Aramco day rate cuts hits Hercules Offshore
Oilfield service provider reveals significant losses for Q2
Saudi Aramco’s decision to drive down its day rates has contributed to Hercules Offshore posting significant losses.
It posted losses of $88.3mn for the quarter, compared with a $6.6mn profit during the same period last year.
In June, Hercules announced that the terms of its contracts for the Hercules 261, Hercules 262, and Hercules 266 had been renegotiated.
Aramco had told Hercules that it would be cancelling the contract altogether, but the service company agreed to slash its day rates to keep the Saudi energy giant.
Figures now show that the new agreement cost Hercules $13.6mn.
Outlining its international performance for the second quarter of 2015, the company said: “International Offshore revenue of $17.5 million in the second quarter 2015 includes a $13.4mn adjustment related to retroactive day rate concessions on the Hercules 261, 262 and 266 made on their existing contracts with Saudi Aramco, and compares to revenue of $71.7 million in the second quarter 2014.
“Utilisation decreased to 50.0% in the second quarter 2015 from 62.5% in the second quarter 2014, largely due to idle time on the Hercules Triumph, Hercules Resilience and Hercules 208, partially offset by higher utilisation on the Hercules 261 and Hercules 260.
“Average revenue per rig per day decreased to $47,975 in the second quarter 2015 from $157,637 in the second quarter of 2014, driven largely by idle time on the Hercules Resilience and Hercules Triumph, lower renegotiated day rates on the three rigs working for Saudi Aramco, as well as the retroactive day rate adjustments on these three rigs.

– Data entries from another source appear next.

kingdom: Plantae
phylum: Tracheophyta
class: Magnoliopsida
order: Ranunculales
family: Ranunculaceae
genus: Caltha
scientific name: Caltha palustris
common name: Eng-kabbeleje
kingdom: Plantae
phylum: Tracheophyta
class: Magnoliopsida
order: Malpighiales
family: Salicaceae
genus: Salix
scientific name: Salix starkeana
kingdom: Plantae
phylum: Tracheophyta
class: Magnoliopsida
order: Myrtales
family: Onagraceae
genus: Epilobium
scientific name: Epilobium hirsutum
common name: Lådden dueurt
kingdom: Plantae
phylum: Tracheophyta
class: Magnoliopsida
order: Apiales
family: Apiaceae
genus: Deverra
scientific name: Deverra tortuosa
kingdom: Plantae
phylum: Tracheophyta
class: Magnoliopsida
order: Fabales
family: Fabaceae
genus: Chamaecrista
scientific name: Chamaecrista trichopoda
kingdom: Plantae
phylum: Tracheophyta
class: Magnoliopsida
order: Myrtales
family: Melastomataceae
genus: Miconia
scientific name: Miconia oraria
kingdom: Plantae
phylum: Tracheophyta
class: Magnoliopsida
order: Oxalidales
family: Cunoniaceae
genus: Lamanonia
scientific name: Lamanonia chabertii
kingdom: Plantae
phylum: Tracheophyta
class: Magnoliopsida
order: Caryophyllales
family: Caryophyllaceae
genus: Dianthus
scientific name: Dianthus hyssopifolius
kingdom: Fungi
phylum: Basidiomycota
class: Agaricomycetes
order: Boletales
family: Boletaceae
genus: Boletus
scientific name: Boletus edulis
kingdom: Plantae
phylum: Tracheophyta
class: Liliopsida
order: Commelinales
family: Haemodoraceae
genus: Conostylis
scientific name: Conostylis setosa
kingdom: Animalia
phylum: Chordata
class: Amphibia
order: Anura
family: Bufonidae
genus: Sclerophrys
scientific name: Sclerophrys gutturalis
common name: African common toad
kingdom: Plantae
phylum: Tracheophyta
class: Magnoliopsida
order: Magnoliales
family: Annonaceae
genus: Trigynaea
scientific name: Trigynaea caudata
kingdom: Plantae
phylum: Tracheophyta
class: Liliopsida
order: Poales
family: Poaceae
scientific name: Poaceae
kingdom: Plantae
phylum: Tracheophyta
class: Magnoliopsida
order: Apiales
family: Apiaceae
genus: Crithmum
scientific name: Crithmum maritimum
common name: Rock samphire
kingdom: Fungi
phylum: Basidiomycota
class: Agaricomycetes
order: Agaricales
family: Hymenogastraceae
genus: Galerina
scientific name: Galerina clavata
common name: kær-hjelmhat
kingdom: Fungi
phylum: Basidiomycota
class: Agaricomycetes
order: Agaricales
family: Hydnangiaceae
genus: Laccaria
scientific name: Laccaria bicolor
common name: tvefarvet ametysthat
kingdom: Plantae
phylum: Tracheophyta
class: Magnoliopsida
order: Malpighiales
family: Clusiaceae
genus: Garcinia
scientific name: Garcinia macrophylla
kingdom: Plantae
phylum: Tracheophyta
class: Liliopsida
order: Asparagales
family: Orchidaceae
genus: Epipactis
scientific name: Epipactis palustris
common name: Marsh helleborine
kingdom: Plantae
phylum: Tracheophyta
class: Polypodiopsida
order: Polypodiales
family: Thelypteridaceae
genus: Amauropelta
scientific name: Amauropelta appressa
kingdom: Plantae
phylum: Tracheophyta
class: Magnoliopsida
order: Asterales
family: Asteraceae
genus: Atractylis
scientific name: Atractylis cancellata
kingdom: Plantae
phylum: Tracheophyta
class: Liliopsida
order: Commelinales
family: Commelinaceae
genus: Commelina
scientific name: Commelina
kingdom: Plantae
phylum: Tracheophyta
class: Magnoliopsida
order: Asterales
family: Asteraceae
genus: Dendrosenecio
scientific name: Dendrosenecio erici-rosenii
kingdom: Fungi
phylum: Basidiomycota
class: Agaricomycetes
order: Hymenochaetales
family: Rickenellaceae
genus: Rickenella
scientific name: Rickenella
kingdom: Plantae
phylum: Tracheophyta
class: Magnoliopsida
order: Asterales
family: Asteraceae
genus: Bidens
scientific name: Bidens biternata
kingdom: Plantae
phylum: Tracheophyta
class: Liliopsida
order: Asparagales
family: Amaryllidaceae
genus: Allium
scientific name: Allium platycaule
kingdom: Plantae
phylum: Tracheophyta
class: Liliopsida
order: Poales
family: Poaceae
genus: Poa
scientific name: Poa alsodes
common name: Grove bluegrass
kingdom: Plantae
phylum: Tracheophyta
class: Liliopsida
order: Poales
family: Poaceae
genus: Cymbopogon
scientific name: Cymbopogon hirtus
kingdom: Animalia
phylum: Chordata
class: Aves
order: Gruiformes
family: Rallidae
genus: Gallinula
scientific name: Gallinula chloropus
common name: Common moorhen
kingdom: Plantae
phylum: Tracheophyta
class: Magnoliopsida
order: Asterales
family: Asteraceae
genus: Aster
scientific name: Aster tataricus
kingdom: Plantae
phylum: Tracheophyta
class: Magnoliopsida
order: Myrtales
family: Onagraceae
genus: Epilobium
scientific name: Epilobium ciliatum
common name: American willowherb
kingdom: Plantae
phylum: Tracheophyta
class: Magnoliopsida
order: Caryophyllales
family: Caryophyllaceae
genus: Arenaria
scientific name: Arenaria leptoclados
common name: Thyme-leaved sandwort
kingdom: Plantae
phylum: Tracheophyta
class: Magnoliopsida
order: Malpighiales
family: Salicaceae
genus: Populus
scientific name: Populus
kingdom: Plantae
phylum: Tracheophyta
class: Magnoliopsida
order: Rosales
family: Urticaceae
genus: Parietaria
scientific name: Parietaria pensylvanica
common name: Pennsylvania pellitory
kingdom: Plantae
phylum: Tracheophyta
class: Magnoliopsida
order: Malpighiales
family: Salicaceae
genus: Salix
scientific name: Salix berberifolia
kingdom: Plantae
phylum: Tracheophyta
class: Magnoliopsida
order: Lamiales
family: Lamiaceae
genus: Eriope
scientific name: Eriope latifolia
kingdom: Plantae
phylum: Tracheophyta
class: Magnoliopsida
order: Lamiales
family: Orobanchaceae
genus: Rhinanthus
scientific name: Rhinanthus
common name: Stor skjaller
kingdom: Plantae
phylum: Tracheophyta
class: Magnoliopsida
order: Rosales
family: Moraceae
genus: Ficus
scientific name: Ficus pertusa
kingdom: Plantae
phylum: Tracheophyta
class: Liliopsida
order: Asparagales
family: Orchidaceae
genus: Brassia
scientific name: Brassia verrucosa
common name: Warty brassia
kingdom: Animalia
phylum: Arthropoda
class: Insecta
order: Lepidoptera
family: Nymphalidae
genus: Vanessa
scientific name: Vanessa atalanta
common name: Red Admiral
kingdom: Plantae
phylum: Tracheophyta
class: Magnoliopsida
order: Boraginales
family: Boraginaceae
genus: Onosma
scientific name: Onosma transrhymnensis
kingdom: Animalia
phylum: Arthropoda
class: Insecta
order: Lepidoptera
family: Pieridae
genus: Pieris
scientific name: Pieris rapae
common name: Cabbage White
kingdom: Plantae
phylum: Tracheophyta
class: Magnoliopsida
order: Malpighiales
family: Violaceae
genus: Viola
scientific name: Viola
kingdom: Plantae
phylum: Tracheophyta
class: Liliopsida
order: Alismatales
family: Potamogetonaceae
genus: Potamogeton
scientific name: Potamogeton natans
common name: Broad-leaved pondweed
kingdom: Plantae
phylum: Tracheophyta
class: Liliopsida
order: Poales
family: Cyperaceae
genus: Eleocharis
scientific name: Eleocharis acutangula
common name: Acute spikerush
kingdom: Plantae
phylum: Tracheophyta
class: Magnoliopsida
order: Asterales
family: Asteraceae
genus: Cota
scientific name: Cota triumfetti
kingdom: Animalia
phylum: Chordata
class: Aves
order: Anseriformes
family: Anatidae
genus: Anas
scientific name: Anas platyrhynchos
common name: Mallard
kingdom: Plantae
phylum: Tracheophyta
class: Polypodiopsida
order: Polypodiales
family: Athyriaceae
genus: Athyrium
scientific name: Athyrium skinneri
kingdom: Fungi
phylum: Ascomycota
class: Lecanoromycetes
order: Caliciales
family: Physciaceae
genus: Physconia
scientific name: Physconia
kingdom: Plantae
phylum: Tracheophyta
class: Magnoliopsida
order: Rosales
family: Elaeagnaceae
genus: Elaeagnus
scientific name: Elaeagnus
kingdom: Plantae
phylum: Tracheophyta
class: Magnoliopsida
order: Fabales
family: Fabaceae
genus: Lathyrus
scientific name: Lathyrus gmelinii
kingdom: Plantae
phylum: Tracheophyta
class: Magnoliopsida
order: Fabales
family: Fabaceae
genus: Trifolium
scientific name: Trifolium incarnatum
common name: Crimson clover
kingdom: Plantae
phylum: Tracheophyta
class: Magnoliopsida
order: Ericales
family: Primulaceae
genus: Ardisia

John T. Rynd, CEO and president of Hercules Offshore said: “Second quarter results reflect the weak operating conditions across the offshore services sector as well the impact of our resolution with Saudi Aramco for our three rigs in the Middle East.
“The latest pullback in the price of oil is likely to delay any improvement in worldwide activity levels well into 2016.
“The limited visibility and challenging market conditions that we expect to persist for some time drove our decision to restructure our capital base.”